* TEXT SEGMENT:
——————————
10th Chancellor of Western Carolina University
- In office July 1, 1995 – June 30, 2011
- Preceded by: Myron L. Coulter
- Succeeded by: David O. Belcher

Personal details
- Born: John William Bardo October 28, 1948 Cincinnati, Ohio, US
- Died: March 12, 2019 (aged 70) Wichita, Kansas, US
- Spouse: Deborah Davis ​(1974⁠–⁠2019)​
- Children: 1
- Education: University of Cincinnati (BA) Ohio University (MA) Ohio State University (PhD)
- Profession: Professor

= John Bardo =

American academic (1948–2019)

John William Bardo (October 28, 1948 – March 12, 2019) was an American educator and the 13th President of Wichita State University (WSU). Previously, Bardo was a faculty member at Western Carolina University (WCU) after serving as its 10th Chancellor for 16 years.
——————————
* RECORDS PROVIDED:
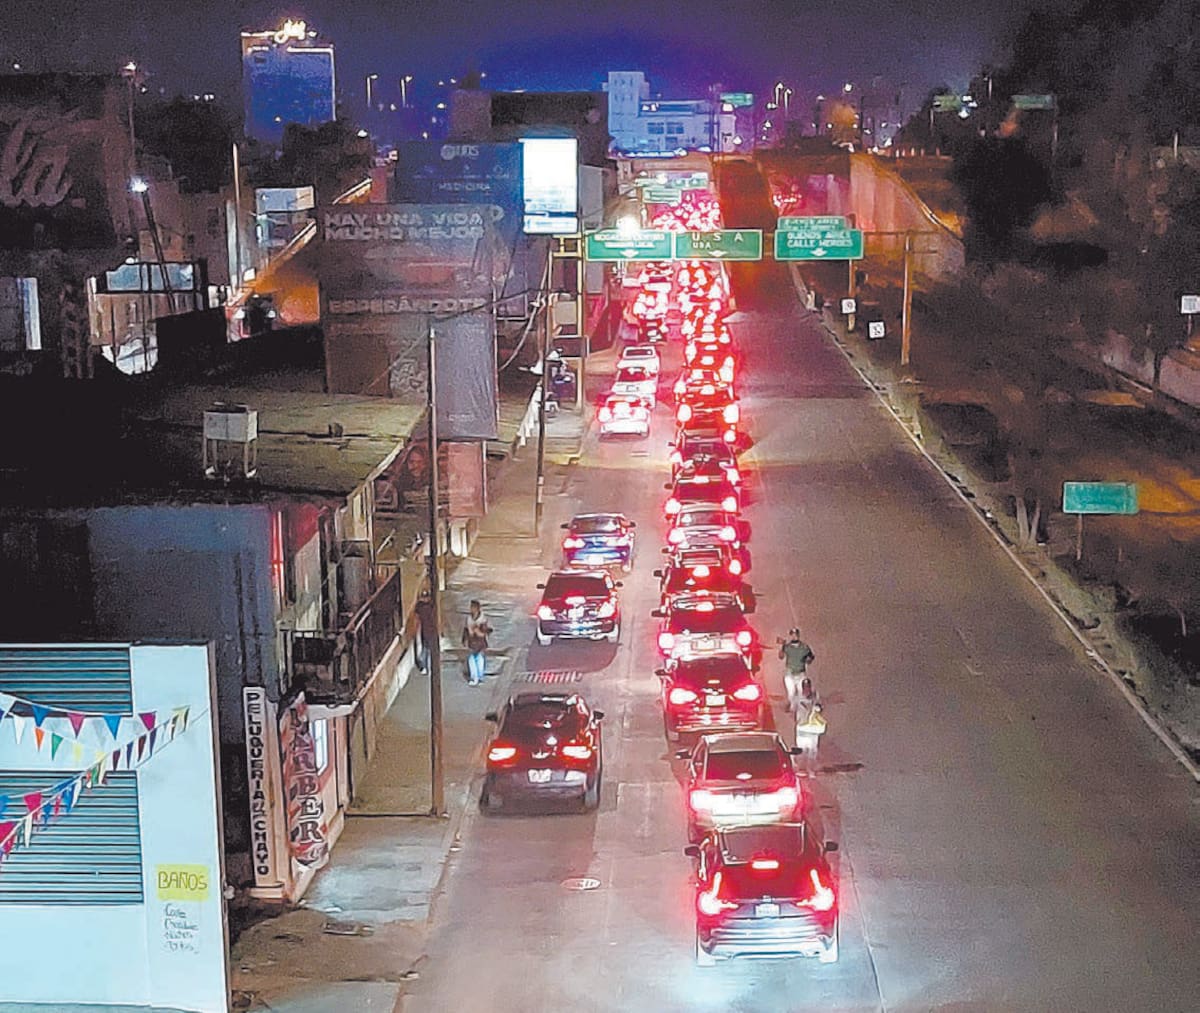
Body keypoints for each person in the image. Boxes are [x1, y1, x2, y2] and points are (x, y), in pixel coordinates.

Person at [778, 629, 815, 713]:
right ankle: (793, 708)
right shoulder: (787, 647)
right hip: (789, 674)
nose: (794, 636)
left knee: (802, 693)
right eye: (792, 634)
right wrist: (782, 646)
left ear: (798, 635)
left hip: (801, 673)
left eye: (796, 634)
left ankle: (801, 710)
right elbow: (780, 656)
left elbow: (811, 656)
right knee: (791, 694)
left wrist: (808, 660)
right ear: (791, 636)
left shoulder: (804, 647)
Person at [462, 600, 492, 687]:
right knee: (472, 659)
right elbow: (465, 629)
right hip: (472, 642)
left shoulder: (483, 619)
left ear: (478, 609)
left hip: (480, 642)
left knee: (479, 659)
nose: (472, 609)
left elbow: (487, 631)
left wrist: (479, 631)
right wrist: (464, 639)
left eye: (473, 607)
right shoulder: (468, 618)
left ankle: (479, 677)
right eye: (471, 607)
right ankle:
——————————
* PROBLEMS TO WORK ON:
**a)** Transcribe part of the John Bardo biography, beginning at the words "Personal details" and stopping after "for 16 years.".
**b)** In the John Bardo biography, who preceded Bardo as Chancellor of Western Carolina University?
**c)** Take the John Bardo biography further, writing on from its last sentence.

* ANSWERS FOR EACH ITEM:
**a)**
Personal details
- Born: John William Bardo October 28, 1948 Cincinnati, Ohio, US
- Died: March 12, 2019 (aged 70) Wichita, Kansas, US
- Spouse: Deborah Davis ​(1974⁠–⁠2019)​
- Children: 1
- Education: University of Cincinnati (BA) Ohio University (MA) Ohio State University (PhD)
- Profession: Professor

= John Bardo =

American academic (1948–2019)

John William Bardo (October 28, 1948 – March 12, 2019) was an American educator and the 13th President of Wichita State University (WSU). Previously, Bardo was a faculty member at Western Carolina University (WCU) after serving as its 10th Chancellor for 16 years.

**b)** Myron L. Coulter

**c)**
==Biography==

===Education===
John grew up in Cincinnati, Ohio and graduated from Oak Hills High School. After high school, he attended the University of Cincinnati, where he graduated with a Bachelor of Arts in economics. After attending Cincinnati, Bardo graduated from Ohio University with a Master of Arts in sociology, followed by his doctorate at the Ohio State University.

===Early career===
In 1976, Bardo started his career at Wichita State University in the sociology department for five years, where he also won a Fulbright scholarship to study in Australia. In 1983, Bardo left Wichita State to become the Dean of Liberal Arts and Sciences at Southwest Texas State University (now Texas State). After serving at Southwest Texas State for three years, Bardo served as Provost and Vice President for Academic Affairs at two different institutions – the University of North Florida from 1986 to 1990 and Bridgewater State College from 1990 to 1993.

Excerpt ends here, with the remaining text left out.